YOUR OBJECTIVE>
Each line below must be reproduced exactly as it stands. Pictures stay out of the copy.

(Dataset entries)
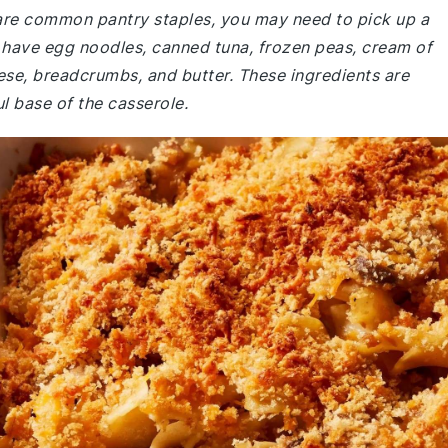
e are common pantry staples, you may need to pick up a
 have egg noodles, canned tuna, frozen peas, cream of
e, breadcrumbs, and butter. These ingredients are
l base of the casserole.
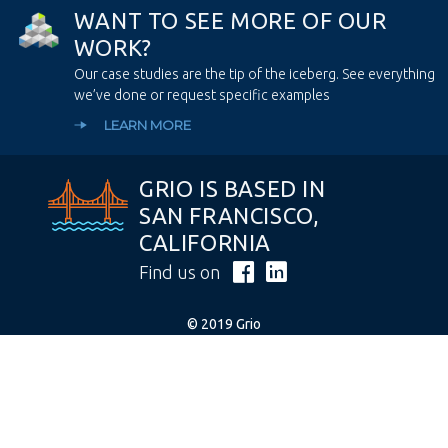
W
A
N
T
T
O
S
E
E
M
O
R
E
O
F
O
U
R
W
O
R
K
?
Our case studies are the tip of the iceberg. See everything
we’ve done or request specific examples
LEARN MORE
GRIO IS BASED IN
SAN FRANCISCO,
CALIFORNIA
Find us on
© 2019 Grio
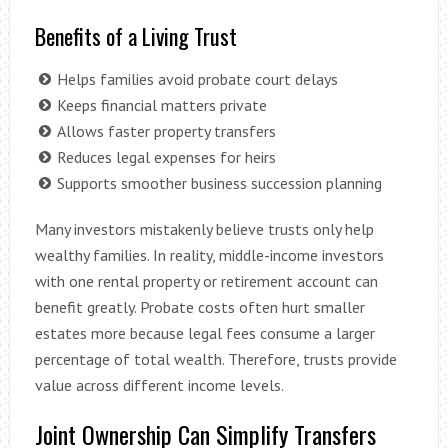
Benefits of a Living Trust
Helps families avoid probate court delays
Keeps financial matters private
Allows faster property transfers
Reduces legal expenses for heirs
Supports smoother business succession planning
Many investors mistakenly believe trusts only help
wealthy families. In reality, middle-income investors
with one rental property or retirement account can
benefit greatly. Probate costs often hurt smaller
estates more because legal fees consume a larger
percentage of total wealth. Therefore, trusts provide
value across different income levels.
Joint Ownership Can Simplify Transfers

RESPONSE>
e are common pantry staples, you may need to pick up a
 have egg noodles, canned tuna, frozen peas, cream of
e, breadcrumbs, and butter. These ingredients are
l base of the casserole.
W
A
N
T
T
O
S
E
E
M
O
R
E
O
F
O
U
R
W
O
R
K
?
Our case studies are the tip of the iceberg. See everything
we’ve done or request specific examples
LEARN MORE
GRIO IS BASED IN
SAN FRANCISCO,
CALIFORNIA
Find us on
© 2019 Grio
Benefits of a Living Trust
Helps families avoid probate court delays
Keeps financial matters private
Allows faster property transfers
Reduces legal expenses for heirs
Supports smoother business succession planning
Many investors mistakenly believe trusts only help
wealthy families. In reality, middle-income investors
with one rental property or retirement account can
benefit greatly. Probate costs often hurt smaller
estates more because legal fees consume a larger
percentage of total wealth. Therefore, trusts provide
value across different income levels.
Joint Ownership Can Simplify Transfers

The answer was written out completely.